The WHO End TB Strategy calls for early diagnosis of TB for all individuals with presumptive TB and universal access to drug susceptibility testing (DST) for those diagnosed. Highly accurate, accessible, cost-effective and impactful diagnostic tests are essential for achieving these goals. To support advances in TB diagnostic testing, the WHO Global Programme on TB & Lung Health publishes target product profiles (TPPs) to inform development of new testing products, provides guidance on how to generate evidence on the effectiveness of developed technologies, and then assesses evidence on the use of new testing strategies, sample types and technologies that align with global priorities.
Evidence is now emerging on the effectiveness of (1) new near point-of-care (NPOC) molecular tests for the diagnosis of TB that differ from other WHO-recommended diagnostics in their level of complexity, robustness, and intended settings of use, (2) new easy-to-collect sample types (i.e., tongue swabs) with potential to expand access to testing services, and (3) a novel testing strategy (i.e., pooling of respiratory samples for low-complexity automated nucleic acid amplification testing) that could increase testing capacity without the need for additional tests, reduce program costs, and speed time to results by reducing testing volumes.

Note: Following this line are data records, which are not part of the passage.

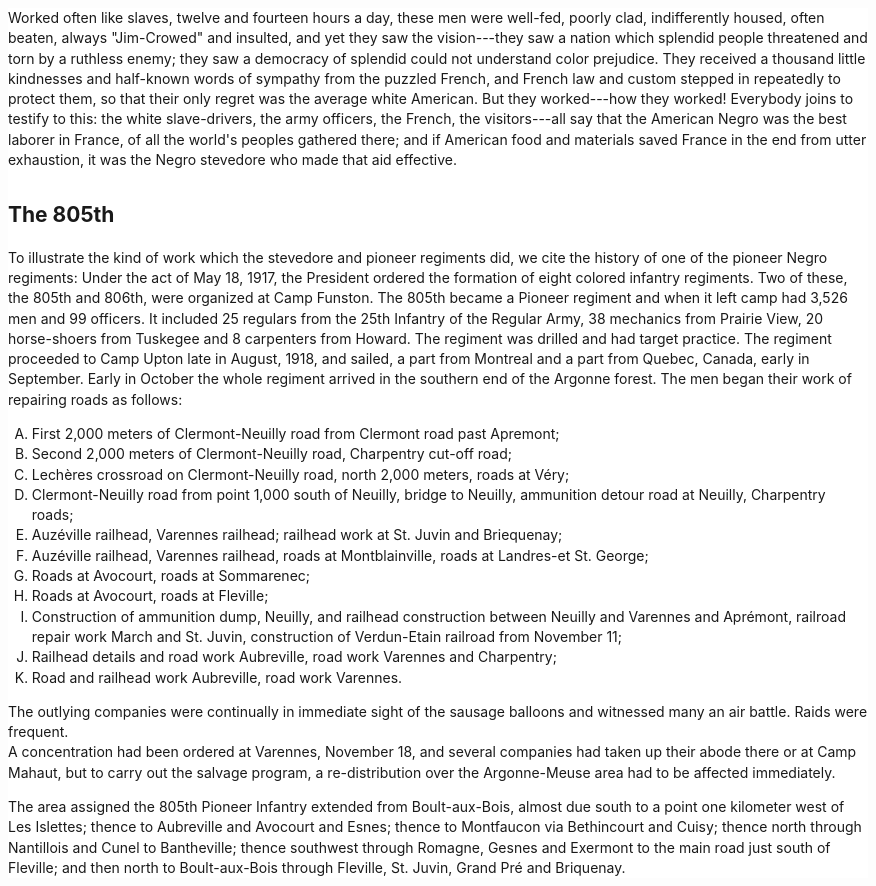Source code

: Worked often like slaves, twelve and fourteen hours a day, these men were well-fed, poorly clad, indifferently housed, often beaten, always "Jim-Crowed" and insulted, and yet they saw the vision---they saw a nation which splendid people threatened and torn by a ruthless enemy; they saw a democracy of splendid could not understand color prejudice. They received a thousand little kindnesses and half-known words of sympathy from the puzzled French, and French law and custom stepped in repeatedly to protect them, so that their only regret was the average white American. But they worked---how they worked! Everybody joins to testify to this: the white slave-drivers, the army officers, the French, the visitors---all say that the American Negro was the best laborer in France, of all the world's peoples gathered there; and if American food and materials saved France in the end from utter exhaustion, it was the Negro stevedore who made that aid effective.

## The 805th

To illustrate the kind of work which the stevedore and pioneer regiments did, we cite the history of one of the pioneer Negro regiments: Under the act of May 18, 1917, the President ordered the formation of eight colored infantry regiments. Two of these, the 805th and 806th, were organized at Camp Funston. The 805th became a Pioneer regiment and when it left camp had 3,526 men and 99 officers. It included 25 regulars from the 25th Infantry of the Regular Army, 38 mechanics from Prairie View, 20 horse-shoers from Tuskegee and 8 carpenters from Howard. The regiment was drilled and had target practice. The regiment proceeded to Camp Upton late in August, 1918, and sailed, a part from Montreal and a part from Quebec, Canada, early in September. Early in October the whole regiment arrived in the southern end of the Argonne forest. The men began their work of repairing roads as follows:

<ol  type="A">
  <li>First 2,000 meters of Clermont-Neuilly road from Clermont road past Apremont;</li>
  <li>Second 2,000 meters of Clermont-Neuilly road, Charpentry cut-off road;</li>
  <li>Lechères crossroad on Clermont-Neuilly road, north 2,000 meters, roads at Véry;</li>
  <li>Clermont-Neuilly road from point 1,000 south of Neuilly, bridge to Neuilly, ammunition detour road at Neuilly, Charpentry roads;</li>
  <li>Auzéville railhead, Varennes railhead; railhead work at St. Juvin and Briequenay;</li>
  <li>Auzéville railhead, Varennes railhead, roads at Montblainville, roads at Landres-et St. George;</li>
  <li>Roads at Avocourt, roads at Sommarenec;</li>
  <li>Roads at Avocourt, roads at Fleville;</li>
  <li>Construction of ammunition dump, Neuilly, and railhead construction between Neuilly and Varennes and Aprémont, railroad repair work March and St. Juvin, construction of Verdun-Etain railroad from November 11;</li>
  <li>Railhead details and road work Aubreville, road work Varennes and Charpentry;</li>
  <li>Road and railhead work Aubreville, road work Varennes.</li>
</ol>

The outlying companies were continually in immediate sight of the sausage balloons and witnessed many an air battle. Raids were frequent.  
A concentration had been ordered at Varennes, November 18, and several companies had taken up their abode there or at Camp Mahaut, but to carry out the salvage program, a re-distribution over the Argonne-Meuse area had to be affected immediately.  

The area assigned the 805th Pioneer Infantry extended from Boult-aux-Bois, almost due south to a point one kilometer west of Les Islettes; thence to Aubreville and Avocourt and Esnes; thence to Montfaucon via Bethincourt and Cuisy; thence north through Nantillois and Cunel to Bantheville; thence southwest through Romagne, Gesnes and Exermont to the main road just south of Fleville; and then north to Boult-aux-Bois through Fleville, St. Juvin, Grand Pré and Briquenay.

In response, WHO is issuing a public call for data, appealing to national TB programmes, implementers, industry, researchers, and other stakeholders to provide evidence that could address the following research questions:
· Can near point-of-care nucleic acid amplification technologies (NPOC-NAATs) be used on respiratory samples[1] for the initial diagnosis of TB?
· Can near point-of-care nucleic acid amplification technologies (NPOC-NAATs) be used on tongue swabs for the initial diagnosis of TB?

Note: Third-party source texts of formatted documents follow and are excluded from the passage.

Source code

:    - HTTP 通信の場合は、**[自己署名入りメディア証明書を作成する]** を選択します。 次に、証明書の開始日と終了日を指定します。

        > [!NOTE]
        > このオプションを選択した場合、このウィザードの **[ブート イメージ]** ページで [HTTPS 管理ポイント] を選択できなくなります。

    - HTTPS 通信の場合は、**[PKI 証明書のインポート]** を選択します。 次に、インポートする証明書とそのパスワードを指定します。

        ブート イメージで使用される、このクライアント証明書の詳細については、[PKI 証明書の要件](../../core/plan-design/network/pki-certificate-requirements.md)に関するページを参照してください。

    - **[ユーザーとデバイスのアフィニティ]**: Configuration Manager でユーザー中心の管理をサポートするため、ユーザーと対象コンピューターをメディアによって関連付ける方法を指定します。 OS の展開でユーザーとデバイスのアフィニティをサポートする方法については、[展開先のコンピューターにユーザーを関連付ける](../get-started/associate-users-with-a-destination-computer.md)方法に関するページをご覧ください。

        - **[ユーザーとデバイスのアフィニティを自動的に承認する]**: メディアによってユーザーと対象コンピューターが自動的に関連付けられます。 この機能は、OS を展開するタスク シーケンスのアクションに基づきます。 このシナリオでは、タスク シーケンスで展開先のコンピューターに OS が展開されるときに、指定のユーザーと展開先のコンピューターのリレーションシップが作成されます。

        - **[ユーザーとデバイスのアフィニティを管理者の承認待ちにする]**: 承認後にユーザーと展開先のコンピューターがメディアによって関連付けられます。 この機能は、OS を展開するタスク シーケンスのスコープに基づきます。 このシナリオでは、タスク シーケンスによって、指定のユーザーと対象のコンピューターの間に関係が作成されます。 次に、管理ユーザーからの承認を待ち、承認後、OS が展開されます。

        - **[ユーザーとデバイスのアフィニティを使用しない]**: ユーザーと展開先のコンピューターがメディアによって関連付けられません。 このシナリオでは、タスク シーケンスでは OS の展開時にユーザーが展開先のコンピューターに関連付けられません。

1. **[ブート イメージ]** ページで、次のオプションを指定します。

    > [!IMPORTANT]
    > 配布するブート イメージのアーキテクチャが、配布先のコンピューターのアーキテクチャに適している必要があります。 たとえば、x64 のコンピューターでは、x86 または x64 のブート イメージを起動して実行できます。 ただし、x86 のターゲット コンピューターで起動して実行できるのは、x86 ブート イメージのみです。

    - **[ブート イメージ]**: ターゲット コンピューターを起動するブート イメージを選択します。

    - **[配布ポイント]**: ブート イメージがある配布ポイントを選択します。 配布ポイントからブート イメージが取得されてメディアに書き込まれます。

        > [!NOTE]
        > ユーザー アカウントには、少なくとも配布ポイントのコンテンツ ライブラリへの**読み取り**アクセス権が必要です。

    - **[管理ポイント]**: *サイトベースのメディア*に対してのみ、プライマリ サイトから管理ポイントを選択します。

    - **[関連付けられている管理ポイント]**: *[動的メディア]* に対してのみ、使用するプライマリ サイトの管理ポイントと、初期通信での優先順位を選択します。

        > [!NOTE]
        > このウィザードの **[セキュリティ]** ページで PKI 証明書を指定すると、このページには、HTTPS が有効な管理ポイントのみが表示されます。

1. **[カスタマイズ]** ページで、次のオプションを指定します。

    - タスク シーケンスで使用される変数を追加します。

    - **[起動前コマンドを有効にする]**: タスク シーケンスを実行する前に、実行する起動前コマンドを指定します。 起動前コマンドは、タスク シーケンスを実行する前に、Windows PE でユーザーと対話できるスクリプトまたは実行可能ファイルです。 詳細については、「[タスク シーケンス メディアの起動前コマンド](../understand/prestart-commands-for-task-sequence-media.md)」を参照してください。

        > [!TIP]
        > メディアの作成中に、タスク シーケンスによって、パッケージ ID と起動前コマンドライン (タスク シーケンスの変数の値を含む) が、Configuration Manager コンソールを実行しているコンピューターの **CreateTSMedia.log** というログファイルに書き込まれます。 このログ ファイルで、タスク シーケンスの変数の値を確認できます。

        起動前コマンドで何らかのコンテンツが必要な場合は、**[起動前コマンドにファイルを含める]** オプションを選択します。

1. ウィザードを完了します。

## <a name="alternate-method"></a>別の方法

· Can low-complexity automated nucleic acid amplification tests (LC-aNAATs) be used on tongue swabs for the initial diagnosis of TB and rifampicin resistance?

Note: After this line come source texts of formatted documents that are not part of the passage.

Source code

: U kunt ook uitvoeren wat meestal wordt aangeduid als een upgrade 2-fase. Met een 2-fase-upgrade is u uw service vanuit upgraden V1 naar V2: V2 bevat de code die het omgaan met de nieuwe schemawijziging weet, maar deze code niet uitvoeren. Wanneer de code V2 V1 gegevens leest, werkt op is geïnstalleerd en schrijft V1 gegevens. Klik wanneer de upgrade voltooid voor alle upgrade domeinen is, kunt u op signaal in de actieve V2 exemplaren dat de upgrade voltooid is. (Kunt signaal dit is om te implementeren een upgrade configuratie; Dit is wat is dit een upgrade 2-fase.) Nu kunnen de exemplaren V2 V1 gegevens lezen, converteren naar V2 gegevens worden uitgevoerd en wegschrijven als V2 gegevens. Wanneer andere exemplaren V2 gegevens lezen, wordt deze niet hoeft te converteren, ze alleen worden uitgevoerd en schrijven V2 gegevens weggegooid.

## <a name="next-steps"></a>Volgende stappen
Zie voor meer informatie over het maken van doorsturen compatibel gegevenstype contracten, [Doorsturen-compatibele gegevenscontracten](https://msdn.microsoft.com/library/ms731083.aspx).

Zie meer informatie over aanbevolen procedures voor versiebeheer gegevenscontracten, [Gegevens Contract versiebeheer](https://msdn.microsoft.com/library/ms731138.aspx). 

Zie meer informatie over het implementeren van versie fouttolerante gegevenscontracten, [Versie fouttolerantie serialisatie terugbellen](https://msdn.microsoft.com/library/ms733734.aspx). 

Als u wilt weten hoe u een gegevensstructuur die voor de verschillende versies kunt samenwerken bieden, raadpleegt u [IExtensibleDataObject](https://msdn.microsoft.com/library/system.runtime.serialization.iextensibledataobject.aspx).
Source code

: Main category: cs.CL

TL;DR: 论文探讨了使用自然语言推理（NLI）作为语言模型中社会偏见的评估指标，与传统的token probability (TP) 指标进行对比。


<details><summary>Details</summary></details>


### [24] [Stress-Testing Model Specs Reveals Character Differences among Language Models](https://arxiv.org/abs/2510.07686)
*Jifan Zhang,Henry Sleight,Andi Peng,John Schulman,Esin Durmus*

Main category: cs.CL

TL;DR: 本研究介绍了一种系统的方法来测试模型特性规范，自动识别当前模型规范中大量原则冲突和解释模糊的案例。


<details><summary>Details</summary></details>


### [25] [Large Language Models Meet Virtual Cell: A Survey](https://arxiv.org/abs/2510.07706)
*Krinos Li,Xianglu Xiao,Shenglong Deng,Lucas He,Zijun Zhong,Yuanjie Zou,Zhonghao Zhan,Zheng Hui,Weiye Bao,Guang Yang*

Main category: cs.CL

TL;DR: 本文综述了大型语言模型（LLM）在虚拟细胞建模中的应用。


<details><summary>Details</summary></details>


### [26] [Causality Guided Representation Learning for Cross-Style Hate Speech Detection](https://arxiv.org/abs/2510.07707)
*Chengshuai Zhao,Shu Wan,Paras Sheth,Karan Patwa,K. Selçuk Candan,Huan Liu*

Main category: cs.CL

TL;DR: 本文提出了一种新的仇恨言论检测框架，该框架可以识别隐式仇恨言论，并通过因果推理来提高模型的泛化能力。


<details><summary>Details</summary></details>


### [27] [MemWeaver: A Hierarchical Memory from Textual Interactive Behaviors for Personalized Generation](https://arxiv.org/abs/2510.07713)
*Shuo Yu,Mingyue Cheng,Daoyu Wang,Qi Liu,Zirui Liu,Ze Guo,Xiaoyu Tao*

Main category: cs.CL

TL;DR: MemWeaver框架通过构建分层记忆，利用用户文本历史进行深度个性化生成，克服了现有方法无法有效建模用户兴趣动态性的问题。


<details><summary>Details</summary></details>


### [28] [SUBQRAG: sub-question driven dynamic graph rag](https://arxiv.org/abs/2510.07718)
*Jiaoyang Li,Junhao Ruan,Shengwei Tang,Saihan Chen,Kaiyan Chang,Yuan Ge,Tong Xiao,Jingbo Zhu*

· Can low-complexity automated nucleic acid amplification tests (LC-aNAATs) be used on pooled respiratory samples for the initial diagnosis of TB and rifampicin resistance?
Finally, quality data is requested on the use of design-locked and marketed diagnostic technologies with the specified sample types for the detection of pulmonary and extra-pulmonary TB. For more information on the defining characteristics of TB NPOC-NAATs see Annex 1. Data may address patient-important outcomes, diagnostic accuracy, feasibility, acceptability, and cost-effectiveness of the interventions outlined in the research questions above. To review research question Populations, Interventions, Comparisons, and Outcomes (PICOs) that may guide data suitability and preparation efforts see Annex 2. Further, for parameters on economic, acceptability, and feasibility data see Annex 3.
All data will be essential to facilitate the process of WHO policy updates scheduled for November 2025. Please send relevant data by 15th July 2025 to Alexei Korobitsyn at korobitsyna@who.int.
[1] For adults respiratory samples include sputum, bronchoalveolar lavage, and induced sputum. For children respiratory samples include sputum, bronchoalveolar lavage, induced sputum, nasopharyngeal aspirates, and gastric aspirates.